Extract a pdf page document's text, from inside the document and if there are images, from the images via tesseract ocr.

Mostly meant to be used by PDF::OCR2.

METHODS

If you pass abs_path argument to constructor, and the file is not on disk, returns undef.

new()

Arg is hashref. Must have abs_pdf to pdf file. Optionally, argument is abs path to file. If no abs_pdf is provided or it does not exist on disk, throws exception.

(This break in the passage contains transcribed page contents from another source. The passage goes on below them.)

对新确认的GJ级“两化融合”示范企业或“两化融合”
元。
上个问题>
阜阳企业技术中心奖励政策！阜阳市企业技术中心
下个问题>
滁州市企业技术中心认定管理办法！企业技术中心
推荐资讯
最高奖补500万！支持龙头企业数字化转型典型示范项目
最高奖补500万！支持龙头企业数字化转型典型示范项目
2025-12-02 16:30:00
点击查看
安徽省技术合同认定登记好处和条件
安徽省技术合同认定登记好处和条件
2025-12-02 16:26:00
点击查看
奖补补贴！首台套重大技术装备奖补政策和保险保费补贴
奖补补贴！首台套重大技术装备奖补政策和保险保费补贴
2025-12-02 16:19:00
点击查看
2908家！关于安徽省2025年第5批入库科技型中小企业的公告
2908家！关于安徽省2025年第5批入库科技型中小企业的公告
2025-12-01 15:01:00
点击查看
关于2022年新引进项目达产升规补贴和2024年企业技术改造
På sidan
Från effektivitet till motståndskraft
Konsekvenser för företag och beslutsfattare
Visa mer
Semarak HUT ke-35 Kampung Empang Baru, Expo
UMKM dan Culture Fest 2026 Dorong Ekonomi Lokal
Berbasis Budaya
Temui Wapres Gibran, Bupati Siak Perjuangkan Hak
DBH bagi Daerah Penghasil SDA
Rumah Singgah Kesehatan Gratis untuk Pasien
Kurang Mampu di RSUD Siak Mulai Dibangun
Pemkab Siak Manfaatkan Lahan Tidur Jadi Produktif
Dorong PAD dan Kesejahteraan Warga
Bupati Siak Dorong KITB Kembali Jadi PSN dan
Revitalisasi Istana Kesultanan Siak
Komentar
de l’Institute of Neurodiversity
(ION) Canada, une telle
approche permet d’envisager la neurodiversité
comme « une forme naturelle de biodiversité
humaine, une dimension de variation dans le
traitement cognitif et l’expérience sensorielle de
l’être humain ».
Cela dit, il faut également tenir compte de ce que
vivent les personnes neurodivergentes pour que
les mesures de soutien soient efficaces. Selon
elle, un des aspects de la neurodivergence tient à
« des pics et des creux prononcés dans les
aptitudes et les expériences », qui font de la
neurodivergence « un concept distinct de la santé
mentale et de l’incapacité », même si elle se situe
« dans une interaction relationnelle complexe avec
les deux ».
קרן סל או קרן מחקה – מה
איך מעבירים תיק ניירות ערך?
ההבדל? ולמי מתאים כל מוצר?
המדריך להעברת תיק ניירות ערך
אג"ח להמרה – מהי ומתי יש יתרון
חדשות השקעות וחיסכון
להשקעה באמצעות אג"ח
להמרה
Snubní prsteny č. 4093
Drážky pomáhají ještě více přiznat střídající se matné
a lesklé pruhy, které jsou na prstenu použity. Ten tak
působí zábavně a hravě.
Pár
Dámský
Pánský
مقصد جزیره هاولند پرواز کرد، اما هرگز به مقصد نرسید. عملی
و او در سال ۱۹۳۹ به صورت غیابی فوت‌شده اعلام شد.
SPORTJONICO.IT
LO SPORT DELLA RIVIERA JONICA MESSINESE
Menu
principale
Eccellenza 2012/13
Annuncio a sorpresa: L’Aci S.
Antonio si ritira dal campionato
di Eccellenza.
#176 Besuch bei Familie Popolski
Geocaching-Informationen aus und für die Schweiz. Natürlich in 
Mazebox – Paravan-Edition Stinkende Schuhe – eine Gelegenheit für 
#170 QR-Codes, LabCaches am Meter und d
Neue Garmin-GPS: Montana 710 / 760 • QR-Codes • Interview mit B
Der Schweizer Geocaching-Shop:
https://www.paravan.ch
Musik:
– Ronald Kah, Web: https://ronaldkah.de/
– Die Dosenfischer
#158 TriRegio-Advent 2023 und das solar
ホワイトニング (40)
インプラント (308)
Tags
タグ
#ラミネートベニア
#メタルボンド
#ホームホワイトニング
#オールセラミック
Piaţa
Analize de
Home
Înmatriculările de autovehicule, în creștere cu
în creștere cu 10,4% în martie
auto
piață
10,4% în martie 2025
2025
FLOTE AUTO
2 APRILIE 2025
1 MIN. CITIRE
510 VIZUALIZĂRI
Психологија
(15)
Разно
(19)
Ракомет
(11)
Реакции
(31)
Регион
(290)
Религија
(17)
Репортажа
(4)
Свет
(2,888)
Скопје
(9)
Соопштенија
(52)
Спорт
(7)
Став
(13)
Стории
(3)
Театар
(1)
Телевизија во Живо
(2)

   my $p = PDF::OCR::Page->new('./file.pdf');
   
   my $p = PDF::OCR::Page->new({ abs_pdf => './file.pdf' });

abs_pdf()

Argument is path to pdf representing one (1) page. Must be on disk. Perl setget method.

abs_images()

Returns aref of images, returns list in list context, array ref otherwise. Uses PDF::GetImages, slow.

   my $imgs = $p->abs_images;
   my @imgs = $p->abs_images;

abs_images_count()

Takes no argument. Returns ammount of images found in page.

text()

Takes no argument. Returns all text, images plus text. Returns empty string if none.

text_length()

Takes no argument. Returns number, length of the text. Returns 0 if none.

CLASS VARIABLES

Defaults shown.

Eval pdf with PDF::API2 for correctness/etc.

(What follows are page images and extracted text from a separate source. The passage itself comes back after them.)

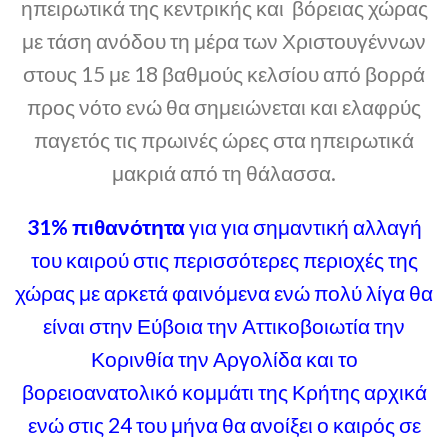
ηπειρωτικά της κεντρικής και βόρειας χώρας
με τάση ανόδου τη μέρα των Χριστουγέννων
στους 15 με 18 βαθμούς κελσίου από βορρά
προς νότο ενώ θα σημειώνεται και ελαφρύς
παγετός τις πρωινές ώρες στα ηπειρωτικά
μακριά από τη θάλασσα.
31%
πιθανότητα
για για σημαντική αλλαγή
του καιρού στις περισσότερες περιοχές της
χώρας με αρκετά φαινόμενα ενώ πολύ λίγα θα
είναι στην Εύβοια την Αττικοβοιωτία την
Κορινθία την Αργολίδα και το
βορειοανατολικό κομμάτι της Κρήτης αρχικά
ενώ στις 24 του μήνα θα ανοίξει ο καιρός σε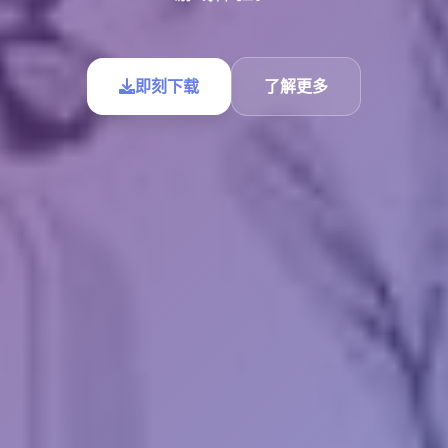
即刻下载
了解更多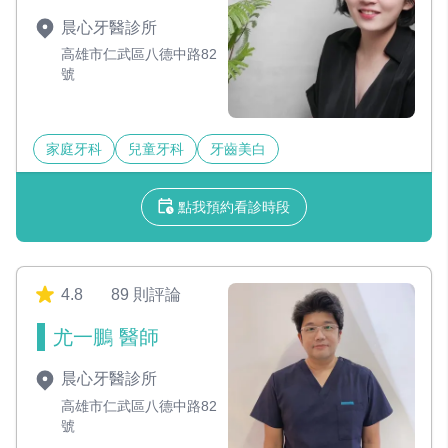
晨心牙醫診所
高雄市仁武區八德中路82
號
家庭牙科
兒童牙科
牙齒美白
點我預約看診時段
4.8
89 則評論
尤一鵬 醫師
晨心牙醫診所
高雄市仁武區八德中路82
號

   $PDF::OCR2::CHECK_PDF = 0;

Do not clean up trash when DESTROY

   $PDF::OCR2::Page::NO_TRASH_CLEANUP = 0;

Debug on

   $PDF::OCR2::Page::DEBUG = 0;

SEE ALSO

PDF::OCR2 - parent package.

AUTHOR

Leo Charre leocharre at cpan dot org

COPYRIGHT

Copyright (c) 2008 Leo Charre. All rights reserved.

LICENSE

This package is free software; you can redistribute it and/or modify it under the same terms as Perl itself, i.e., under the terms of the "Artistic License" or the "GNU General Public License".

DISCLAIMER

This package is distributed in the hope that it will be useful, but WITHOUT ANY WARRANTY; without even the implied warranty of MERCHANTABILITY or FITNESS FOR A PARTICULAR PURPOSE.

See the "GNU General Public License" for more details.